There is much more but this brief introduction will serve to tell you what I think needs to be furthered. Since Rosen's death in 1998, I have been exploring the relationships between fragmented disciplines from the point of view that sees them as aspects of human activity rather than something distinct from us that we can study with detachment. This is in the spirit of Hutchins and Rosen and also gets some help from George Lakoff's idea of the "embodied mind" In Worldviews, Science and Us: Philosophy and Complexity edited by Carlos Gershonen, Diederick Aerts and Bruce Edmonds, I wrote about "Complexity Science as an aspect of the complexity of Science." I tackled the issue of circularity as a real part of complex reality.
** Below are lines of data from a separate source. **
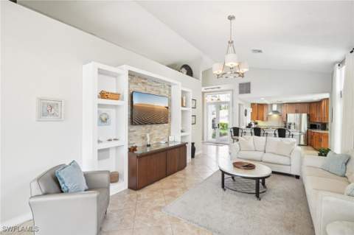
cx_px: 177
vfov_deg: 70.3
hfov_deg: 93.3
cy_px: 118
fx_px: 167
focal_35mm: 17
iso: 400
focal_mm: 17
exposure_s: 1/15
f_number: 8
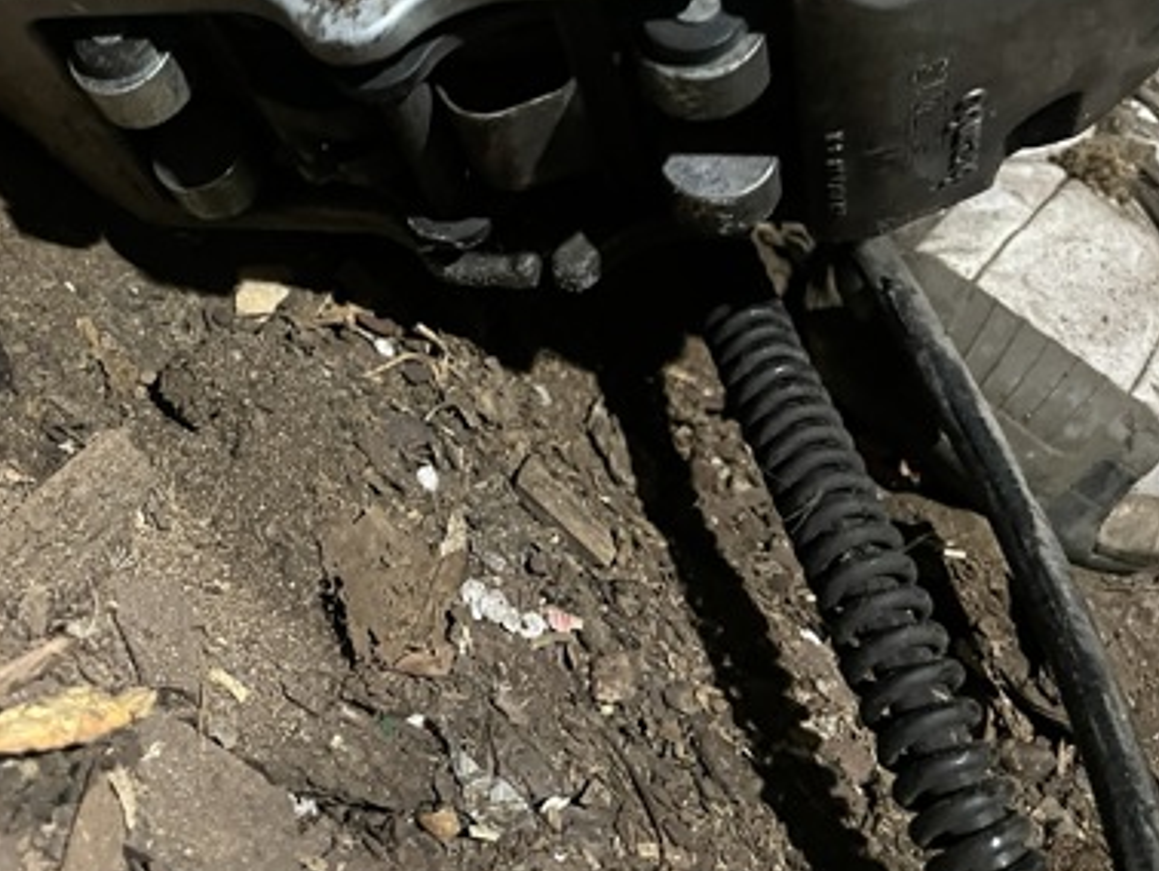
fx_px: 1474
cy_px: 175
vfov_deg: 32.0
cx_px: 285
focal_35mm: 44
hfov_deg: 41.6
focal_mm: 5.1
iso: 500
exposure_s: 1/25
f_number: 1.6
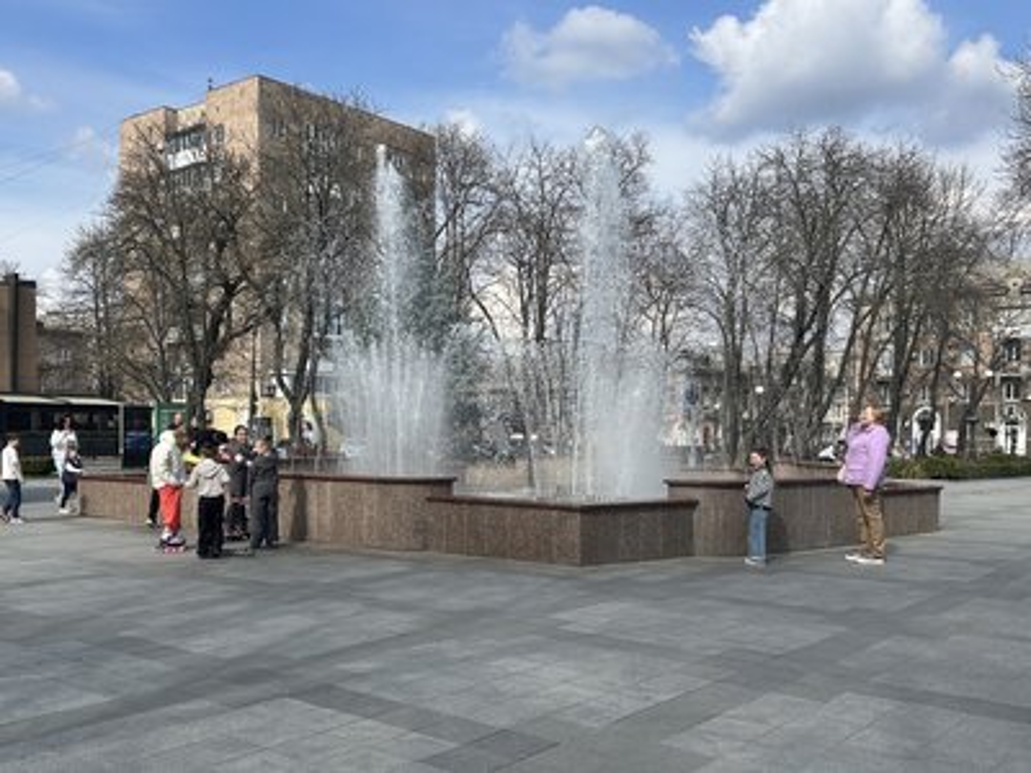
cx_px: 516
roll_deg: -0.3
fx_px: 774
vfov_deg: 53.1
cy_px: 386
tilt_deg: -2.4
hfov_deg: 67.3
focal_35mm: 26
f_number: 1.5
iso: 50
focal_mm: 5.7
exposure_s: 1/3704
My friend Steve Kercel has formalized this in a very scientific manner. I have a number of diaries here that. perhaps clumsily, introduce other aspects of the emerging theory of a holistic World View. World views, politics, religion and science
World views, religion, politics and science II
On causality, science, and magic: Umberto Eco
Just what is "science" anyway?
I am doing a king of experiment. The poll results and comments tell me something about attitudes and world views. What I am learning is not that surprising. There are some who have a somewhat flexible world view and can entertain the idea that science is not a sacred cow and that we have much to learn from broadening our approach to knowledge and escaping the prison that Cartesian reductionism and the resultant fragmentation of knowledge has put us in. Many others cling to popular myths about the efficacy of the scientific method as being a way to disembody our minds from the bodies that house them and treat the world around us as something we can study with out bias or any influence from the student. Others see clear differences between a field like political science and hard science. They are willing to throw caution to the winds with scientific information yet are totally cautious and sceptical about political and social issues. This is what Hutcins was getting at almost eighty years ago. Things have changed very little since then. One big change is that there are consequences to a world view that erases philosophy and political scrutiny from the way one evaluates the practice of science. The obvious one is the state of the planet. Less obvious still is the role of science in the way health is viewed. Then there is the confusion between science and technology. The latter has been almost substituted for science in popular discourse. It is time to stop burying heads in the sand and to take a fresh look at the situation. I hope my meager efforts can serve in some small way, but there has to be far more.